Excerpt provided:

Hundreds of exotic bird species, jaguars, cougars, margays, tapirs, kinkajous, sloths and iguanas; the list goes on and on and on. Who wouldn’t want to get a glimpse of these exotic creatures, and all in their natural habitat? But, don’t get too frustrated if, on your first few visits to the tropical rainforest you fail to experience or observe any of these animals. Your first thought is likely to be, with all this lush vegetation, where are all the colorful exotic animals they show in the guide books. Rest assured; a great diversity of life forms do inhabit the tropical rainforest, but as you can imagine their very survival greatly depends on how successful they are in avoiding the attention of predators, which definitely includes humans.

Before rushing off on a sightseeing tour through the rainforest do your homework. Study a few specialist guidebooks that explain the animals you’re hoping to observe and familiarize yourself with the characteristics that are used to identify them, such as color, shape, and behavior.

Establish the best time, day or night, when they are most active and more likely to be observed. Bring along a good pair of binoculars, as they are essential for viewing wildlife that make their home high up in the canopy ceiling. If there’s a chance to charter a boat for lake or river tours, take advantage of the opportunity; they are always worth the investment. Always notify someone of your intentions: where you’ll be, arrival time and when you plan to return. It is always a good idea to carry water, insect repellent, flashlight, sunscreen, umbrella or rain poncho, and a hat. Also, consider an anti-venom snake kit, but make sure you know how to dispense it.

Safety in the rainforest is always a must, so always be aware of your surroundings since here, snakes do slither (and can be quite poisonous), insects do bite, and animals may (not usually) become aggressive. Look before touching, stepping, sitting, or leaning. Check the area ahead for slippery rocks, mud, fallen trees, ants and snakes. Then move forward while you search for animals in the canopy. Constantly shift your gaze. Look ahead before just randomly pursuing a bird, as this is an easy way to get lost or inadvertently step close or on a snake.

Along habitat edges next to rivers, beaches, open fields, roads, and trail heads are your best bets for wildlife viewing. During the dry season, deciduous forests drop their leaves, providing a better opportunity for canopy viewing and potential wildlife sightings and water sources are also a good bet since their frequented by thirsty animals. Search for colors, shapes, and movements that stick out and don’t appear to belong in the overall ‘flow’ of the vegetation.

Work instruction: Say whether each statement agrees with the passage on viewing rainforest wildlife, answering yes or no and quoting the deciding words: (a) Binoculars are described as essential for seeing wildlife high in the canopy. (b) Deciduous forests drop their leaves in the rainy season. (c) Boat tours on lakes or rivers are said to be seldom worth the cost.

Entries shown:
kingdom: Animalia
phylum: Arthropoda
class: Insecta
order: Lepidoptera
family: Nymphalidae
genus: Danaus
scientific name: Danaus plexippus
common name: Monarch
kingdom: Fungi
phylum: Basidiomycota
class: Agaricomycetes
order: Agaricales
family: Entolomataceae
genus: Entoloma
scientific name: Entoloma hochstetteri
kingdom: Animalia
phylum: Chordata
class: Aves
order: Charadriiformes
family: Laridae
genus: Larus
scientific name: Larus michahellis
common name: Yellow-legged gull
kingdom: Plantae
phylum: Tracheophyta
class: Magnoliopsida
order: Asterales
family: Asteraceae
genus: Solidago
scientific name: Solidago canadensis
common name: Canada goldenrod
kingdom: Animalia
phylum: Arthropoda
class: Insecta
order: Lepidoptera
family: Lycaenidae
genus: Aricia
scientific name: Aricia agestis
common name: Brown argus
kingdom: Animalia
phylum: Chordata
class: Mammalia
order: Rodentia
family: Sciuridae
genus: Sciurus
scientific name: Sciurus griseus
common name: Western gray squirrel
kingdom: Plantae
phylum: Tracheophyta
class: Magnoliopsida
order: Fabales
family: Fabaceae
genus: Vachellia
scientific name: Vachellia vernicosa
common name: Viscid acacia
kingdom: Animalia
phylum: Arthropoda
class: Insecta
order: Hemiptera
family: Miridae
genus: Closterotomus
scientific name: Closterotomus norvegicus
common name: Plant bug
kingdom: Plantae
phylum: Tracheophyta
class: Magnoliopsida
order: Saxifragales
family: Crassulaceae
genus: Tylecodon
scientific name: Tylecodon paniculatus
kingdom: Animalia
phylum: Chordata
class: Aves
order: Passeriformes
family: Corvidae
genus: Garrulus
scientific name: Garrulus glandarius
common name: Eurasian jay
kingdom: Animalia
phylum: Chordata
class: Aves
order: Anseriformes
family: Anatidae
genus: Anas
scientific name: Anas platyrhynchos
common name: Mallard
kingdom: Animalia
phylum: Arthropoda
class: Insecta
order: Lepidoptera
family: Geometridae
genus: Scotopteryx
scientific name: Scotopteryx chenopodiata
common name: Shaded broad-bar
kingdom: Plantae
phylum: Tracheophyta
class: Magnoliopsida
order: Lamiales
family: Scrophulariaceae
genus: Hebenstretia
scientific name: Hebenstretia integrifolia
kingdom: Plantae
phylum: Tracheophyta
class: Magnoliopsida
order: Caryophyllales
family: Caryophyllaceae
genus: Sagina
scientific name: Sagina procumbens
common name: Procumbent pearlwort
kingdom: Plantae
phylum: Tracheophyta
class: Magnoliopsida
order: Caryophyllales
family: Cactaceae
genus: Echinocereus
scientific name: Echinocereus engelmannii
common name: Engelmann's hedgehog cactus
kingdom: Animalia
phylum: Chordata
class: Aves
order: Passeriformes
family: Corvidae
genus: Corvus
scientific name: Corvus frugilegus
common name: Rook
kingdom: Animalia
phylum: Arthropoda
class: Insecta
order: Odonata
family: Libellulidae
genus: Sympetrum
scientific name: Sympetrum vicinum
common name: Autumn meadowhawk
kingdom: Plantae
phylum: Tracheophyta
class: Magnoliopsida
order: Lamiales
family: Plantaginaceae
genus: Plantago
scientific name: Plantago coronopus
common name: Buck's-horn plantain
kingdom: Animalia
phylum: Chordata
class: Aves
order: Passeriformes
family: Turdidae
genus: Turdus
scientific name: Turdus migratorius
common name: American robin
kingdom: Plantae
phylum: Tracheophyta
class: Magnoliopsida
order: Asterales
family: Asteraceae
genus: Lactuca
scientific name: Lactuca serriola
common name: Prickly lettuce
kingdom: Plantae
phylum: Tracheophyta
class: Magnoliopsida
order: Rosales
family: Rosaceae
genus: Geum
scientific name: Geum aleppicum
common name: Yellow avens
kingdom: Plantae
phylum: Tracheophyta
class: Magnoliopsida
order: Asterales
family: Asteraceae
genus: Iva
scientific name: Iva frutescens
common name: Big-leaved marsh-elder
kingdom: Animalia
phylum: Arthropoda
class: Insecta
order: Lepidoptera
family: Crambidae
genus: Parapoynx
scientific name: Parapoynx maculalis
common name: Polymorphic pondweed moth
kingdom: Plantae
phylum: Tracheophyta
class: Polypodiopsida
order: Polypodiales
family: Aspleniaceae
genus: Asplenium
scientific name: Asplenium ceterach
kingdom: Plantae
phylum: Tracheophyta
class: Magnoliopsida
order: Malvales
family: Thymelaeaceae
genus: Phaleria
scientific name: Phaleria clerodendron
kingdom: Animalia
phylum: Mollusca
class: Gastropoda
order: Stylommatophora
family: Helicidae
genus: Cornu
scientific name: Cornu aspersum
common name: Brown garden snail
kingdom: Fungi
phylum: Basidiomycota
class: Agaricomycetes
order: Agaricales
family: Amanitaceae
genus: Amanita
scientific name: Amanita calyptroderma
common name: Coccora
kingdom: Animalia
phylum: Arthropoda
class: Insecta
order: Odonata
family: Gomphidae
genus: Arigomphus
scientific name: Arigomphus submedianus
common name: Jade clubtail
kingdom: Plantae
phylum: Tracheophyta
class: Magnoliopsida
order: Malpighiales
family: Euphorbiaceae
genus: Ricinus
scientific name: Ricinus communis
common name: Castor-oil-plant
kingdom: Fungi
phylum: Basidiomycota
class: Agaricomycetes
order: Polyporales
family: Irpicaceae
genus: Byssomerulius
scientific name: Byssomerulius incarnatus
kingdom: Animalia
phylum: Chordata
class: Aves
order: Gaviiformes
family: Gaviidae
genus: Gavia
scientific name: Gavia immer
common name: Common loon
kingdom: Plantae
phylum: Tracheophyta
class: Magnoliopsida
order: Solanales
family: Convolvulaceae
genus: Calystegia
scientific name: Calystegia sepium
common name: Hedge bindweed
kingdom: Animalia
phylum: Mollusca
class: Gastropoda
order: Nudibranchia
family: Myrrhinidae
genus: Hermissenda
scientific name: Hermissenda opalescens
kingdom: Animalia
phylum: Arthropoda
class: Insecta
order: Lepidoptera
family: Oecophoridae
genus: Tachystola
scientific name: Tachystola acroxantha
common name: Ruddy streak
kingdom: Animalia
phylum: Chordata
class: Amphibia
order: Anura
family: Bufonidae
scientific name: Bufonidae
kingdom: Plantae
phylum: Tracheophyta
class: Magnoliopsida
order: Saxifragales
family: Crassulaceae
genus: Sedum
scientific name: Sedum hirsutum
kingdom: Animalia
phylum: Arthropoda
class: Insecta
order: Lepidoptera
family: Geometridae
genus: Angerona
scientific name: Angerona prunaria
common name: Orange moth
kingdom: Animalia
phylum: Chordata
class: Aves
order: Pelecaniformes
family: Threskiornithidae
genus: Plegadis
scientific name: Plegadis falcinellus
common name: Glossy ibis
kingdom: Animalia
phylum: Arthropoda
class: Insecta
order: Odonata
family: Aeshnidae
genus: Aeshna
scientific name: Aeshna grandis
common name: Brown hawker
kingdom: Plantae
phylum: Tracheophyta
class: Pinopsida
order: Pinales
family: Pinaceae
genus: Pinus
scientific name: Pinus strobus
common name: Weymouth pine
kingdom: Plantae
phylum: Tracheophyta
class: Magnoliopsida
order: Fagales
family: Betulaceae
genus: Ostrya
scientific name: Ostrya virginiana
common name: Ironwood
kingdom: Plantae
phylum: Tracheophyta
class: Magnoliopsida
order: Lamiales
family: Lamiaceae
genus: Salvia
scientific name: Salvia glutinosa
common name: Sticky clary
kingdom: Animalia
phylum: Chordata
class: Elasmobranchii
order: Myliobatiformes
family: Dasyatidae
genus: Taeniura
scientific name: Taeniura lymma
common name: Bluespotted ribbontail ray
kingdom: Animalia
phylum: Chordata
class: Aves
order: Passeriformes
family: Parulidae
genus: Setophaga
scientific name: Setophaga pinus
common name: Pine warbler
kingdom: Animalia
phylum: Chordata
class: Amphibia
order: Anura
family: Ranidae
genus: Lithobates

Your solution:
(a) Yes: "Bring along a good pair of binoculars, as they are essential for viewing wildlife that make their home high up in the canopy ceiling."
(b) No: "During the dry season, deciduous forests drop their leaves"
(c) No: "they are always worth the investment"